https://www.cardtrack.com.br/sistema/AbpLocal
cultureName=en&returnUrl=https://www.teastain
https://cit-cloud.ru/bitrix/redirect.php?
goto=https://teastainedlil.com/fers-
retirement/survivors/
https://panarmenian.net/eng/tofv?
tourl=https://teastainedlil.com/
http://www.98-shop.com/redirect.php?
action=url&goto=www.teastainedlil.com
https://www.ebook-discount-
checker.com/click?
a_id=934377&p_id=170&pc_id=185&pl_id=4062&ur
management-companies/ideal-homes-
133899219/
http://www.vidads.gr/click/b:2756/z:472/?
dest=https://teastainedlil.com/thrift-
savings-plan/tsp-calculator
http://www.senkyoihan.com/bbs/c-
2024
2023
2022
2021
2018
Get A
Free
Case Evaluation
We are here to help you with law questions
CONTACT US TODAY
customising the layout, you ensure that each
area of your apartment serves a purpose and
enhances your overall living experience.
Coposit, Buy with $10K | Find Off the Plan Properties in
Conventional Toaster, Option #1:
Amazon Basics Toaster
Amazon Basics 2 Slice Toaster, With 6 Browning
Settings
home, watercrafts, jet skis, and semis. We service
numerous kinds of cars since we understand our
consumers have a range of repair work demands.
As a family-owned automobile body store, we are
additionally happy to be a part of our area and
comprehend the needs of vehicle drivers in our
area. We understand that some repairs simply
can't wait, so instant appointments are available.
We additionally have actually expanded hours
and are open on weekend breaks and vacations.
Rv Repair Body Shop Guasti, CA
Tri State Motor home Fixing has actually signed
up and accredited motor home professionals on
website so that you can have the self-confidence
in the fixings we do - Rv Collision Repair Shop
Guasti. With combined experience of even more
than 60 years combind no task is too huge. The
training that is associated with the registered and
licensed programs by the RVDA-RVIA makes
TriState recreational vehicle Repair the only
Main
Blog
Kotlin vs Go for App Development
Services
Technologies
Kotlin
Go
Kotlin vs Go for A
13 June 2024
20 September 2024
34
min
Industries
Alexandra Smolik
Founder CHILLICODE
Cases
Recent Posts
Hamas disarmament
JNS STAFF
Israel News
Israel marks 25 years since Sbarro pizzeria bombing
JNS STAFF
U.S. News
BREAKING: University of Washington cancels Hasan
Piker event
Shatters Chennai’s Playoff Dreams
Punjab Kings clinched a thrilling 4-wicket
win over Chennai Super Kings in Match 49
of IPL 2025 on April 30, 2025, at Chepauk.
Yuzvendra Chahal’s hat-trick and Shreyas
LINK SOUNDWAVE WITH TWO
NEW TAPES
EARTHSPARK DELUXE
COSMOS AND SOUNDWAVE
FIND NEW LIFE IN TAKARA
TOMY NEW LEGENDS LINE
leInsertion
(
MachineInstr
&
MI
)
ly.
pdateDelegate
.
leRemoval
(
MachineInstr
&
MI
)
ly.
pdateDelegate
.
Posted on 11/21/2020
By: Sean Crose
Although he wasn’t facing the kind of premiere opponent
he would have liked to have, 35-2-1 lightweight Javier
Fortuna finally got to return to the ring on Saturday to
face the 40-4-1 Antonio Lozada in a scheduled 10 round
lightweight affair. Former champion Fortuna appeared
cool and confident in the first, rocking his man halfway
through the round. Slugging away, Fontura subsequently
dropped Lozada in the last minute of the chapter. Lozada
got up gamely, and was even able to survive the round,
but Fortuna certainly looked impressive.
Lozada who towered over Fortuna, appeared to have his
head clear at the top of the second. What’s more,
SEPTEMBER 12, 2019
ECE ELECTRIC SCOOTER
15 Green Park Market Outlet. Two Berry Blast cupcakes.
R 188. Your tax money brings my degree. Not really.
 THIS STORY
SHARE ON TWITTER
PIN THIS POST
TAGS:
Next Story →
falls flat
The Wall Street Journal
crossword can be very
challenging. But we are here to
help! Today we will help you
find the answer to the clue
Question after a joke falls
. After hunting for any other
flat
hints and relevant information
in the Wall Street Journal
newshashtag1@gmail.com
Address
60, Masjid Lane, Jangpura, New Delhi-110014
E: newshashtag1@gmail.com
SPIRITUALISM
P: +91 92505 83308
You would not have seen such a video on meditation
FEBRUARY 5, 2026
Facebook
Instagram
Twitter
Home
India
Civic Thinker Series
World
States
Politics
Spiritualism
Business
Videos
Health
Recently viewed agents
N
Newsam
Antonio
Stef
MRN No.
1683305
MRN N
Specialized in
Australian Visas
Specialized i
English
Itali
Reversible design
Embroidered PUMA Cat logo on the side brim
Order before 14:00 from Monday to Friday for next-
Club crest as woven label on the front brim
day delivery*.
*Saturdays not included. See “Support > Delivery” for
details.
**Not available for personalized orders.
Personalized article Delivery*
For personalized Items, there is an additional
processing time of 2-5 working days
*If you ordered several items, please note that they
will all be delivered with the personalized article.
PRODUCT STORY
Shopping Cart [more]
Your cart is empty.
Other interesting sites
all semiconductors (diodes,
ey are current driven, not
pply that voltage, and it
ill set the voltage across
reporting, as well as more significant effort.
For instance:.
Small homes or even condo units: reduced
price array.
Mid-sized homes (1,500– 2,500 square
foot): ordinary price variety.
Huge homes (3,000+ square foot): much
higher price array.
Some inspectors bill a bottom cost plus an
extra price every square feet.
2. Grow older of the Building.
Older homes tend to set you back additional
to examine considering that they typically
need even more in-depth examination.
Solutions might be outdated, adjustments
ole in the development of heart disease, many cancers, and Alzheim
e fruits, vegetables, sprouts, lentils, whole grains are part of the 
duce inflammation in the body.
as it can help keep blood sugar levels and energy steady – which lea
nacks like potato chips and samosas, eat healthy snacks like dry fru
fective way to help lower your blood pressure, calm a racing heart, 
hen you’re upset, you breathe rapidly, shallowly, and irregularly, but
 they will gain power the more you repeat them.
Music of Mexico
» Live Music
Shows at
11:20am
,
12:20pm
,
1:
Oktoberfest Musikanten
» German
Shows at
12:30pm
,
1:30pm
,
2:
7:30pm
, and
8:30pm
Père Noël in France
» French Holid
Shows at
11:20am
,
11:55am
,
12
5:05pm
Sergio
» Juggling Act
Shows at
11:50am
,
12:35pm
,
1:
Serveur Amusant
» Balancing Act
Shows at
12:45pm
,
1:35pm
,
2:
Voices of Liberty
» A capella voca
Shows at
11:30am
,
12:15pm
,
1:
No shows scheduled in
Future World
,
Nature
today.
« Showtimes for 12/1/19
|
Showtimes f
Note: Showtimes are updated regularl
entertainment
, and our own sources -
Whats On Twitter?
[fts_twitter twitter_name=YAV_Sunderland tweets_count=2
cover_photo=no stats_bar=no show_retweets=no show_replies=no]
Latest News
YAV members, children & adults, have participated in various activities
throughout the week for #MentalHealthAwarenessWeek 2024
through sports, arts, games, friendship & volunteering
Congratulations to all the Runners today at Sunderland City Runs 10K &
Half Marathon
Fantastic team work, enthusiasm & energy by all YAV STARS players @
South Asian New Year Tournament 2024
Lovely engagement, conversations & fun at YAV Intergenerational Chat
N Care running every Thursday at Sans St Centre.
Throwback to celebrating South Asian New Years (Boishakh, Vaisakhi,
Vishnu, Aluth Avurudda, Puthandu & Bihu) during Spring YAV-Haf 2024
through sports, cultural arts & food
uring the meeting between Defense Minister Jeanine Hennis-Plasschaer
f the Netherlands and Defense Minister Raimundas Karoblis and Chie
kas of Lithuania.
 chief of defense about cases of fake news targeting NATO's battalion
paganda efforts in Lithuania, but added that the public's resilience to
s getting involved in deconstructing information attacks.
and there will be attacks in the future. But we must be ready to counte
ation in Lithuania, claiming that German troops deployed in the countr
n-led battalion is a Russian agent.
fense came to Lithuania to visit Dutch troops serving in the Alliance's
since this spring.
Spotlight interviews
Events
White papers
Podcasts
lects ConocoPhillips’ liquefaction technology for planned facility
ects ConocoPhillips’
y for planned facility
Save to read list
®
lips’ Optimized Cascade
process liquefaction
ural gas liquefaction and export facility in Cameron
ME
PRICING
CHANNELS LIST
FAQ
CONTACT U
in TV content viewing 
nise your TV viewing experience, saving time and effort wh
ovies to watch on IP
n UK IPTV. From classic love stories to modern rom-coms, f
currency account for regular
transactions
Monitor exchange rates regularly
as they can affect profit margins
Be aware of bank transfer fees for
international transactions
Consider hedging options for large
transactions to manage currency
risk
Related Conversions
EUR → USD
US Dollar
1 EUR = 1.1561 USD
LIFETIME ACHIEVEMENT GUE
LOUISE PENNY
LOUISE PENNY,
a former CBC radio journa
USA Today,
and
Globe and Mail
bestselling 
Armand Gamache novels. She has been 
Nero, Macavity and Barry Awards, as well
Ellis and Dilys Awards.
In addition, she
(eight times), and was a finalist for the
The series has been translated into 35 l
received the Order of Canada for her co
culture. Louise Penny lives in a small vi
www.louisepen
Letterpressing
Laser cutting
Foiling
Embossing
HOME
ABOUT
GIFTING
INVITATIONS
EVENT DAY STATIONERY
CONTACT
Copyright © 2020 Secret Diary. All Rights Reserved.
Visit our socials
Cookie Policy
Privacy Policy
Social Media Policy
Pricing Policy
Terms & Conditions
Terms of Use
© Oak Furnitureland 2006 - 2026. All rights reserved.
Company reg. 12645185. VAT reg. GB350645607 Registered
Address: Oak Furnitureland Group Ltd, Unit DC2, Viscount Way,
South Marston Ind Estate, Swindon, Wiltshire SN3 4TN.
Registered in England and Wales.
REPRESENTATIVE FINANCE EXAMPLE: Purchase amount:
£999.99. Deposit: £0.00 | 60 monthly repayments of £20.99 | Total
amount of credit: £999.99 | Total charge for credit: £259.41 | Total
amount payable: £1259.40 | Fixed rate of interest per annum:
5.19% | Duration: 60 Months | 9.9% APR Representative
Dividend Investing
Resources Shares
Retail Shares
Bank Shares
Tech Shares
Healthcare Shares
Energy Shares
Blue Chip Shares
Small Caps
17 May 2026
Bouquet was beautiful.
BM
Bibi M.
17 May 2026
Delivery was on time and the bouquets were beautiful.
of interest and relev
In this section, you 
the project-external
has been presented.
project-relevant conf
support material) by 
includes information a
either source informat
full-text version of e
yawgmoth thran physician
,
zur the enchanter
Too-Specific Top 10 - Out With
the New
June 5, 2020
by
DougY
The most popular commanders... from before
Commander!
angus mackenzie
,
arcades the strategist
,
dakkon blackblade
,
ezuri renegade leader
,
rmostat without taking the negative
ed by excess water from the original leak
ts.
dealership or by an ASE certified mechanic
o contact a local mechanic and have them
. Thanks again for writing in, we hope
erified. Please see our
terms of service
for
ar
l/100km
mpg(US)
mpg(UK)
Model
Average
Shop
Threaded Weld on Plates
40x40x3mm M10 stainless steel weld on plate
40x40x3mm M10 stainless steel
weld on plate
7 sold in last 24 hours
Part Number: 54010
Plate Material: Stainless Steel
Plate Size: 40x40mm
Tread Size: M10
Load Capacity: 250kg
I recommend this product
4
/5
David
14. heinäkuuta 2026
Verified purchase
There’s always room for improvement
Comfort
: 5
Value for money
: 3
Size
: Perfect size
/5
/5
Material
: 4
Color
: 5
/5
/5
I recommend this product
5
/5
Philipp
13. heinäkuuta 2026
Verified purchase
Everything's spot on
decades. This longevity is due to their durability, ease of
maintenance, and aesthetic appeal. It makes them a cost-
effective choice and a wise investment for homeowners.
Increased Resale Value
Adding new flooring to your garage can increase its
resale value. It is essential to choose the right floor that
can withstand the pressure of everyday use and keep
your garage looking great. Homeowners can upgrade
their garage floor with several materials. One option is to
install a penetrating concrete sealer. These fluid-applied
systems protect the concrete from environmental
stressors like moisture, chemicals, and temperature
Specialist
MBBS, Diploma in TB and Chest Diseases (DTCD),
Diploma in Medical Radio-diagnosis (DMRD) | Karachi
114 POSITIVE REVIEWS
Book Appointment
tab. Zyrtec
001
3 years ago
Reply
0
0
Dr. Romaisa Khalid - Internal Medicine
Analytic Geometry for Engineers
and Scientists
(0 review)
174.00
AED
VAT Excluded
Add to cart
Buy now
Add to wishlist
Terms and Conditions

::::

What the task requires >>
When you reach the line holding "but Fortuna certainly looked impressive." in the records above, begin reproducing exactly, stop after the line holding "help! Today we will help you", and output nothing else.

Solution for this task >>
but Fortuna certainly looked impressive.
Lozada who towered over Fortuna, appeared to have his
head clear at the top of the second. What’s more,
SEPTEMBER 12, 2019
ECE ELECTRIC SCOOTER
15 Green Park Market Outlet. Two Berry Blast cupcakes.
R 188. Your tax money brings my degree. Not really.
 THIS STORY
SHARE ON TWITTER
PIN THIS POST
TAGS:
Next Story →
falls flat
The Wall Street Journal
crossword can be very
challenging. But we are here to
help! Today we will help you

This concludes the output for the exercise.